• [Task goal] Lay out every line of the data below as a JSON list of strings, one string per line, leaving out blank lines.

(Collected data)
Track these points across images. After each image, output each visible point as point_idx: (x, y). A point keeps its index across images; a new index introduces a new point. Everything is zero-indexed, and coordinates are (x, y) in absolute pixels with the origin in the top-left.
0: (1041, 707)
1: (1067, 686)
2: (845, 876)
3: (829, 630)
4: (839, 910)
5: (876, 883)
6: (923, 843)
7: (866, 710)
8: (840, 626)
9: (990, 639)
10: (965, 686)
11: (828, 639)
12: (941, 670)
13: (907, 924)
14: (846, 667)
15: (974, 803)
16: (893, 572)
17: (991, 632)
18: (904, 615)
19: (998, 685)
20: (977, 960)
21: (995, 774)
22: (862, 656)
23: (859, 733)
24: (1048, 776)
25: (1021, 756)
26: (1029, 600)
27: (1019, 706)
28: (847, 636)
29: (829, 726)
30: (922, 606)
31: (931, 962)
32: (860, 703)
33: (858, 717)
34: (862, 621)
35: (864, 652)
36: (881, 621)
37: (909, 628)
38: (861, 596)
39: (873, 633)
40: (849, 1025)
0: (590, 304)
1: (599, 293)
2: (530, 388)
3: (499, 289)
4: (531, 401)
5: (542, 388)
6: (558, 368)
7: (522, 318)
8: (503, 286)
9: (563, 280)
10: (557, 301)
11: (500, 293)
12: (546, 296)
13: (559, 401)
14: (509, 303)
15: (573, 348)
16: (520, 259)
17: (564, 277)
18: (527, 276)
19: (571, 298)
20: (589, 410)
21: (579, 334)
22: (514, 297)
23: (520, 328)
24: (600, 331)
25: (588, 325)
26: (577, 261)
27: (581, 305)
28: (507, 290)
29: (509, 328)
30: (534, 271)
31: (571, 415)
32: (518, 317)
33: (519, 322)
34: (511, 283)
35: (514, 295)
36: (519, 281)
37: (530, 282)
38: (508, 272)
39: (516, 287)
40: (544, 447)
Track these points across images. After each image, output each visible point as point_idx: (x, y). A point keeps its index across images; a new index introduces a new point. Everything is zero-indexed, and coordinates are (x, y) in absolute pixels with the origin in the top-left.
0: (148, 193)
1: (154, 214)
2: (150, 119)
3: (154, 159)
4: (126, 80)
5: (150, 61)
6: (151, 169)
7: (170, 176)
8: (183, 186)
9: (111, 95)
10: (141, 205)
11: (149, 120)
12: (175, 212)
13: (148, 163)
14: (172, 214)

• [Written answer]
[
  "Track these points across images. After each image, output each visible point as point_idx: (x, y). A point keeps its index across images; a new index introduces a new point. Everything is zero-indexed, and coordinates are (x, y) in absolute pixels with the origin in the top-left.",
  "0: (1041, 707)",
  "1: (1067, 686)",
  "2: (845, 876)",
  "3: (829, 630)",
  "4: (839, 910)",
  "5: (876, 883)",
  "6: (923, 843)",
  "7: (866, 710)",
  "8: (840, 626)",
  "9: (990, 639)",
  "10: (965, 686)",
  "11: (828, 639)",
  "12: (941, 670)",
  "13: (907, 924)",
  "14: (846, 667)",
  "15: (974, 803)",
  "16: (893, 572)",
  "17: (991, 632)",
  "18: (904, 615)",
  "19: (998, 685)",
  "20: (977, 960)",
  "21: (995, 774)",
  "22: (862, 656)",
  "23: (859, 733)",
  "24: (1048, 776)",
  "25: (1021, 756)",
  "26: (1029, 600)",
  "27: (1019, 706)",
  "28: (847, 636)",
  "29: (829, 726)",
  "30: (922, 606)",
  "31: (931, 962)",
  "32: (860, 703)",
  "33: (858, 717)",
  "34: (862, 621)",
  "35: (864, 652)",
  "36: (881, 621)",
  "37: (909, 628)",
  "38: (861, 596)",
  "39: (873, 633)",
  "40: (849, 1025)",
  "0: (590, 304)",
  "1: (599, 293)",
  "2: (530, 388)",
  "3: (499, 289)",
  "4: (531, 401)",
  "5: (542, 388)",
  "6: (558, 368)",
  "7: (522, 318)",
  "8: (503, 286)",
  "9: (563, 280)",
  "10: (557, 301)",
  "11: (500, 293)",
  "12: (546, 296)",
  "13: (559, 401)",
  "14: (509, 303)",
  "15: (573, 348)",
  "16: (520, 259)",
  "17: (564, 277)",
  "18: (527, 276)",
  "19: (571, 298)",
  "20: (589, 410)",
  "21: (579, 334)",
  "22: (514, 297)",
  "23: (520, 328)",
  "24: (600, 331)",
  "25: (588, 325)",
  "26: (577, 261)",
  "27: (581, 305)",
  "28: (507, 290)",
  "29: (509, 328)",
  "30: (534, 271)",
  "31: (571, 415)",
  "32: (518, 317)",
  "33: (519, 322)",
  "34: (511, 283)",
  "35: (514, 295)",
  "36: (519, 281)",
  "37: (530, 282)",
  "38: (508, 272)",
  "39: (516, 287)",
  "40: (544, 447)",
  "Track these points across images. After each image, output each visible point as point_idx: (x, y). A point keeps its index across images; a new index introduces a new point. Everything is zero-indexed, and coordinates are (x, y) in absolute pixels with the origin in the top-left.",
  "0: (148, 193)",
  "1: (154, 214)",
  "2: (150, 119)",
  "3: (154, 159)",
  "4: (126, 80)",
  "5: (150, 61)",
  "6: (151, 169)",
  "7: (170, 176)",
  "8: (183, 186)",
  "9: (111, 95)",
  "10: (141, 205)",
  "11: (149, 120)",
  "12: (175, 212)",
  "13: (148, 163)",
  "14: (172, 214)"
]